Nickname Dropping

Washington Still Isn't the Evergreen State, Officially Speaking

Come on, Olympia. How hard is this?

By Benjamin Cassidy March 14, 2022

 

Another legislative session has come and gone, and some of the wackiest stuff on Washington's agenda did not come to pass. No state dinosaur. No state of Liberty.

You can understand why our local representatives didn't prioritize zipper merging. With a shorter session this year, the bigwigs in Olympia focused on more pressing matters, like delaying the long-term care tax and banning high-capacity firearm magazines and, of course, approving a budget.

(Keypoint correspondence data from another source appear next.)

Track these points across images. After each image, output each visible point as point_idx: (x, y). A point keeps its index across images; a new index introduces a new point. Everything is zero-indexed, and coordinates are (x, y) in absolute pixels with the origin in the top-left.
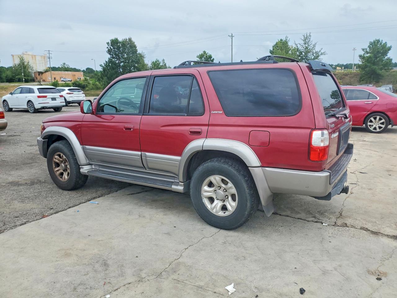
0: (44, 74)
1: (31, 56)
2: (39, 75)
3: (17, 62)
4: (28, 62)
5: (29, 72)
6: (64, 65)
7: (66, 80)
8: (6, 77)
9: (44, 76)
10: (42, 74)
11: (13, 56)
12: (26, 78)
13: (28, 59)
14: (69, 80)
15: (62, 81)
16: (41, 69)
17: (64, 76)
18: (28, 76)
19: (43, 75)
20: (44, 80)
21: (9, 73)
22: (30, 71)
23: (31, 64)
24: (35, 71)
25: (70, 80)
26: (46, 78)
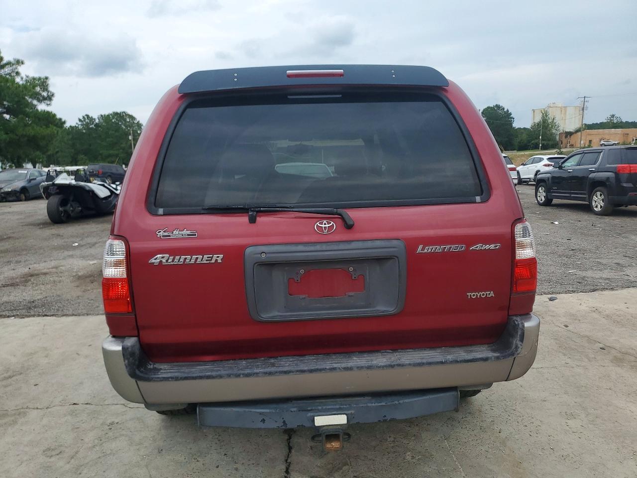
0: (575, 135)
1: (559, 108)
2: (566, 137)
3: (538, 119)
4: (554, 119)
5: (552, 134)
6: (612, 119)
7: (610, 143)
8: (519, 142)
9: (573, 139)
10: (570, 136)
11: (534, 111)
12: (545, 143)
13: (554, 115)
14: (613, 143)
15: (601, 145)
16: (570, 128)
17: (607, 137)
18: (549, 140)
19: (572, 136)
20: (573, 145)
21: (524, 137)
22: (554, 131)
23: (558, 121)
24: (562, 131)
25: (616, 143)
26: (575, 142)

But would it have been so hard to legislate away one annoying technicality?

Despite what many assume, Washington has never been officially nicknamed "The Evergreen State." In 1889, Charles Tallmadge Conover coined this title for a booklet promoting the sylvan appeal of Washington and its "metropolis," Seattle. Conover was in the midst of transitioning from the newspaper business to real estate (truly a man ahead of his time). Though the moniker quickly won political support, it was never technically adopted by the state.

This year, a bill aimed to change that. State senator Jim Honeyford and company submitted an extraordinarily modest proposal: to designate "the Evergreen State" as  "the official nickname of the state of Washington." That was it. Well, almost it. An amended version of the bill added that no "existing materials, documents, or publications" would need to be updated to accommodate the law. This wouldn't create a University Street station situation.

During a public hearing, one constituent expressed some hesitation to codifying Washington's nickname. "We should be a louder state than just a quiet, rainy, cold, evergreen state."

This very compelling testimony didn't stop the senate from passing the bill with nary a nay. But the legislation never reached a vote in the other chamber.

Which means another year of having a state vegetable (Walla Walla sweet onion), state dance (square), and a state folk song ("Roll On, Columbia, Roll On"), but no state nickname. We even figured out the whole state sport thing this session.

The nickname is already everywhere, from license plates to a state college to a commemorative quarter. But it would be nice to have the "well, actually" guy at trivia be wrong for once about just how official that nickname is.